D’ailleurs, tout au long de cette séquence d’ouverture de l’intrigue de Butch, Marsellus reste dans une sorte de hors champ (son image en fait est présente mais jamais nettement) ce qui lui confère une aura en majesté afin de démontrer sa grandeur et peut-être même d’inciter à sa vénération.

Dans Pulp Fiction, aucun des personnages n’est héros ou méchant de l’histoire. Marsellus avec son statut de gangster aurait pu être considéré comme l’antagoniste mais la morale que véhicule le scénario dans son ensemble parvient à rendre acceptable ses actions.
Sa parole délivre une sagesse étonnante, c’est un être généreux et d’un autre côté, Marsellus est capable de rendre une justice expéditive envers ceux qui l’offensent.

Une première impression du personnage

L’aura mystérieuse qui entoure Marsellus est maintenue jusqu’à ce que Butch le trahisse, vole l’argent et tue Vincent. À partir de ce moment du scénario, le pouvoir entre les personnages est redistribué en faveur de Butch.

Et pourtant, le développement de Marsellus est présenté de manière linéaire dans une œuvre qui est tout sauf linéaire. Son évolution de figure mythologique à victime puis de nouveau comme roi cette fois est marqué par une chronologie à laquelle personne, ni êtres humains, ni êtres fictifs, ne peut échapper.

La première impression que nous avons de Marsellus est un être équilibré dont l’équilibre est maintenu par un certain sens du mystère et il émane de sa personnalité une puissance, une autorité qui impose le respect et la crainte.

Cette toute première impression est voulue par Quentin Tarantino jusqu’à ce que Butch vienne la perturber. Maintenant, Marsellus est blessé dans son amour-propre par cette nouvelle confiance en lui-même qui inonde Butch et qui s’autorise des choses qu’il n’aurait jamais osé contemplées auparavant.

Pour retrouver sa puissance et cet équilibre du personnage voulu par Tarantino, Marsellus se met en chasse de Butch. Mauvaise décision qui mène Marsellus à être la victime de fantasmes dépravés.
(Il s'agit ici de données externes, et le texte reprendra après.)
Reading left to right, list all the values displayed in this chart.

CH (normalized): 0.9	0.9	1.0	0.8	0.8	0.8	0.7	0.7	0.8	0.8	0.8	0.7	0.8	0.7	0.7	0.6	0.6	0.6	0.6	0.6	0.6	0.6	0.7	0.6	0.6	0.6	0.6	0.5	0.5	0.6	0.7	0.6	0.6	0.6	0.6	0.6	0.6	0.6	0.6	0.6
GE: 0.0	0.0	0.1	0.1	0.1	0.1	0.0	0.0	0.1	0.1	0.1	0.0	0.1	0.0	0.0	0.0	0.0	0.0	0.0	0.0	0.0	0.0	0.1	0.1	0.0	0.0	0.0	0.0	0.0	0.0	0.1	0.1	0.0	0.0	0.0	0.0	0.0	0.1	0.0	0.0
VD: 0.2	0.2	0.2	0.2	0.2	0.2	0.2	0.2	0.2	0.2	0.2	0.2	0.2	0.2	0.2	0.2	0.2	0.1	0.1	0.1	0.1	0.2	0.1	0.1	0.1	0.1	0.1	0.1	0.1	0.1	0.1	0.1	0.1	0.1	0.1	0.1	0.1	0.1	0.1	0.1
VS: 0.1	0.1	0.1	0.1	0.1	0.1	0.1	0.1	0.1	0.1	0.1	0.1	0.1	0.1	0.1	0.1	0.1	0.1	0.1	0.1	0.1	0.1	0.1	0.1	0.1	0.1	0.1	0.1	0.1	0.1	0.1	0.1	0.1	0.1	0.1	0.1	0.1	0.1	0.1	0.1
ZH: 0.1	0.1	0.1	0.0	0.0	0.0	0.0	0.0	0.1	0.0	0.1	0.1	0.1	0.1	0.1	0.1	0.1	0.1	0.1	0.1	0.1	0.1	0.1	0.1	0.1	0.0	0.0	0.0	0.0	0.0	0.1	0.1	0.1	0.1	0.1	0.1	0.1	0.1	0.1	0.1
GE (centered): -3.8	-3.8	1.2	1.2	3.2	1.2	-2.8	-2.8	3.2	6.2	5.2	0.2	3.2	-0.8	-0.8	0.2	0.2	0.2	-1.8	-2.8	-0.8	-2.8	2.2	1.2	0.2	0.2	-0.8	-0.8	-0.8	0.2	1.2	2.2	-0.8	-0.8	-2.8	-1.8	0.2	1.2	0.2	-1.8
Sa descente personnelle aux enfers est encore accentuée.

Cela permet néanmoins à Butch d’accomplir son propre acte de rédemption lorsqu’il sauve Marsellus d’une situation qui aurait pu devenir irréversible et aurait définitivement consumée le personnage.
Mais l’annihilation de celui-ci n’est pas prévue au programme puisque dans la logique de ce monde, il n’y a pas plus de méchants que de gentils personnages.

Grâce à Butch, l’équilibre de Marsellus est restauré. Son autorité peut s’afficher de nouveau lorsqu’il promet que ses tourmenteurs seront châtiés.
Mais son statut mythique est sérieusement écorné (pour nous, du moins, lecteur/spectateur).

Cependant, le narrateur (Quentin Tarantino) nous renvoie chronologiquement avant les événements de l’enlèvement de Marsellus nous montrant un Marsellus dispensant sa sagesse et son aide à ses sujets.